Return-to-Play Guidelines
- Grade 1 – Atleten kunnen weer gaan spelen zodra het fysieke letsel is genezen.
- Grade 2 – Atleten kunnen weer gaan spelen zodra ze asymptomatisch zijn en een return-to-play protocol hebben voltooid, dat bestaat uit een geleidelijke toename van de activiteit in vijf fasen. We bevelen ook aan dat atleten met graad 2 letsels of hoger neurocognitieve testen ondergaan na het letsel. Zodra de resultaten van de neurocognitieve test na het letsel gunstig zijn in vergelijking met de uitgangssituatie en de symptomen zijn verdwenen, kan de atleet het spel hervatten.
- Graad 3 – Wij raden atleten aan ten minste 10 dagen te wachten voordat zij deelnemen aan een activiteit die kan resulteren in hoofdletsel. Zij moeten ook asymptomatisch zijn en het vijf dagen durende protocol voor terugkeer in het spel met succes doorlopen. Spelhervatting na vier van dergelijke verwondingen mag alleen worden overwogen na toestemming van een neuroloog of neurochirurg.
- Graad 4 – Wij bevelen een pauze van 30 dagen aan bij een eerste verwonding, een pauze van 90 dagen bij een tweede verwonding, en een pauze van 180 dagen na een derde verwonding. Zij mogen dan weer gaan spelen als zij asymptomatisch zijn en de neurocognitieve test gunstig is in vergelijking met de uitgangswaarde. We bevelen aan dat atleten niet meer gaan spelen na drie graad 4 letsels.

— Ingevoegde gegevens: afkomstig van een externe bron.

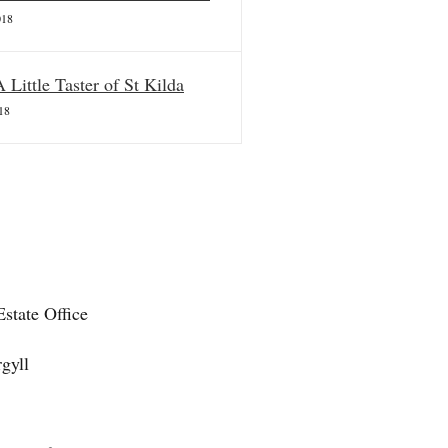
018
A Little Taster of St Kilda
18
state Office
gyll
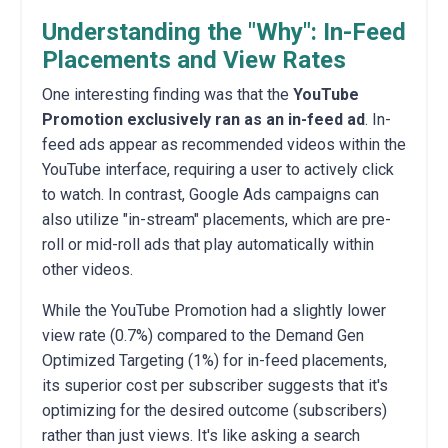
Understanding the "Why": In-Feed
Placements and View Rates
One interesting finding was that the
YouTube
Promotion exclusively ran as an in-feed ad
. In-
feed ads appear as recommended videos within the
YouTube interface, requiring a user to actively click
to watch. In contrast, Google Ads campaigns can
also utilize "in-stream" placements, which are pre-
roll or mid-roll ads that play automatically within
other videos.
While the YouTube Promotion had a slightly lower
view rate (0.7%) compared to the Demand Gen
Optimized Targeting (1%) for in-feed placements,
its superior cost per subscriber suggests that it's
optimizing for the desired outcome (subscribers)
rather than just views. It's like asking a search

- Graad 5 – Atleten kunnen na zes maanden weer gaan spelen als een MRI aangeeft dat er geen aanwijzingen zijn voor structurele schade in de hersenen. Hieronder vallen atleten die langer dan vijf minuten bewusteloos waren of langer dan een dag geheugenverlies hadden en een normaal neurologisch onderzoek hebben ondergaan. Zij moeten zijn goedgekeurd door een neuroloog of neurochirurg. Als een MRI een afwijking aantoont, zoals een hersenkneuzing of een verhoogde intracraniële druk, of als het neurologisch onderzoek afwijkend blijft, dan raden we aan dat die atleten nooit meer gaan spelen.
Met dit beoordelingssysteem hebben we geprobeerd richtlijnen op te stellen die atleten in staat stellen hun sport te hervatten, maar die ook enige mate van bescherming bieden tegen langdurig ernstig letsel of Second Impact Syndrome (SIS). SIS kan optreden als sporters een tweede traumatisch hersenletsel oplopen terwijl ze nog symptomatisch zijn van het eerste. Dit syndroom blijft controversieel, maar case reports suggereren dat SIS kan resulteren in catastrofaal letsel of zelfs de dood.
Voor meer informatie over terugkeer naar het spel richtlijnen, bekijk de video hieronder waarin Dr. Mullally.